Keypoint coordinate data
%%
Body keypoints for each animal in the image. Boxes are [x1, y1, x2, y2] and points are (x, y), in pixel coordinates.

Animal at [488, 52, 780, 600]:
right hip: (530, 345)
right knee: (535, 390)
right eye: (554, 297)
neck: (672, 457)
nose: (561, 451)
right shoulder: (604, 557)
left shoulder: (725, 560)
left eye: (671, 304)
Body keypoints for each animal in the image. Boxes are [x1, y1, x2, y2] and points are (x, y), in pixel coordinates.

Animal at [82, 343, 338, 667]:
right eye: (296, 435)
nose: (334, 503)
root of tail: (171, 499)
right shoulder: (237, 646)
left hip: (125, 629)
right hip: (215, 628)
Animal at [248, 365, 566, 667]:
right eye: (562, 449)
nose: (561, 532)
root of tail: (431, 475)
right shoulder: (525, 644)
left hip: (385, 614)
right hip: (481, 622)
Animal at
%%
%%
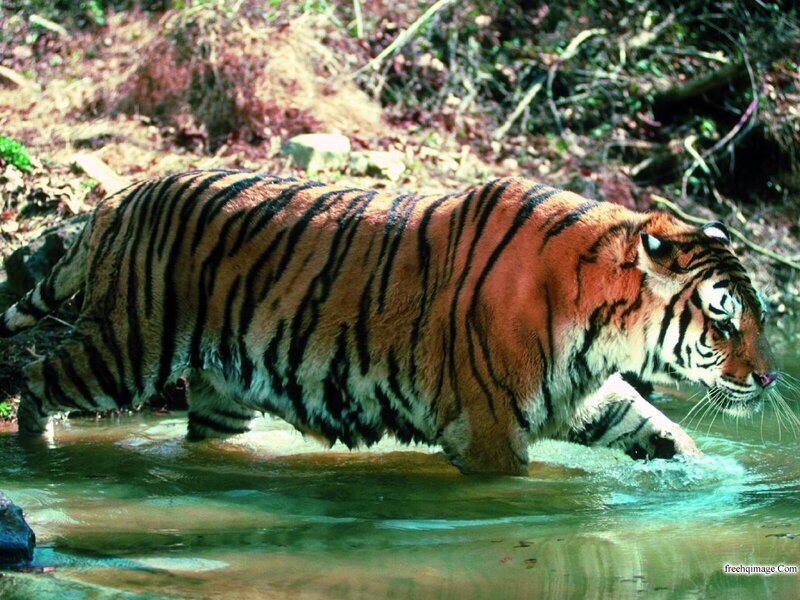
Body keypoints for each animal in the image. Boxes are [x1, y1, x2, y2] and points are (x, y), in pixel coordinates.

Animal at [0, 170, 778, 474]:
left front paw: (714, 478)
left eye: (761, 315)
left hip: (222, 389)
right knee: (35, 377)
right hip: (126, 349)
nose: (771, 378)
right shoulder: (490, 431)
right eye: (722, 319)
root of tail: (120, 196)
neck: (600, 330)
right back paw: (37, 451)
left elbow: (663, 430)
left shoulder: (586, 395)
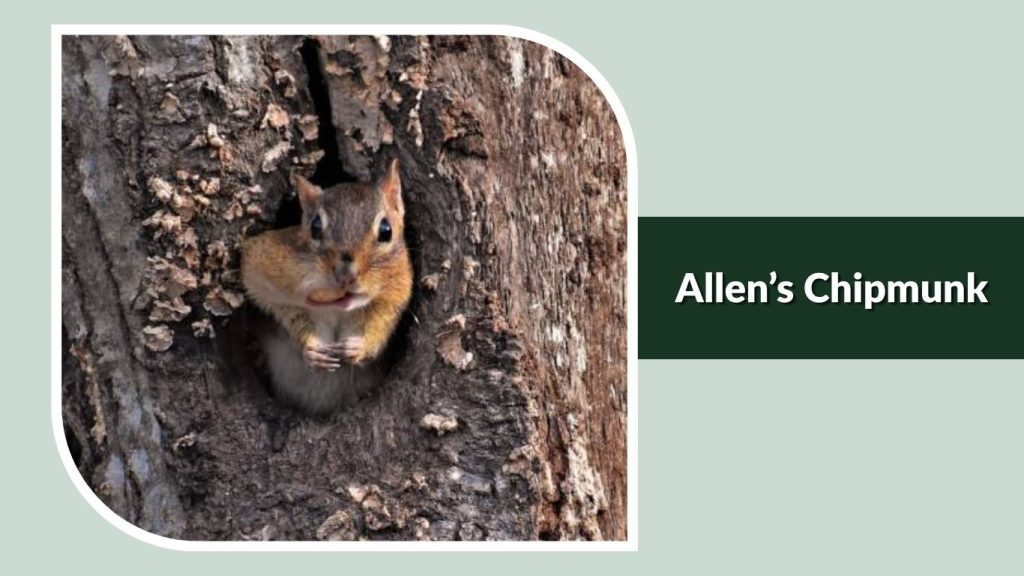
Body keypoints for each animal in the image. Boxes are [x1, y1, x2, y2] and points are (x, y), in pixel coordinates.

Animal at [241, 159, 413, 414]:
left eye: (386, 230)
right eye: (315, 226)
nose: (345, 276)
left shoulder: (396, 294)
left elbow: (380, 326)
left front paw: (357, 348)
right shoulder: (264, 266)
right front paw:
%%
How to complete this task
Show all lines from the records above where the word "shoulder" occurs.

Answer section
right shoulder: (604, 557)
left shoulder: (725, 560)
right shoulder: (237, 646)
right shoulder: (525, 644)
right shoulder: (490, 431)
left shoulder: (586, 395)
left shoulder: (396, 294)
right shoulder: (264, 266)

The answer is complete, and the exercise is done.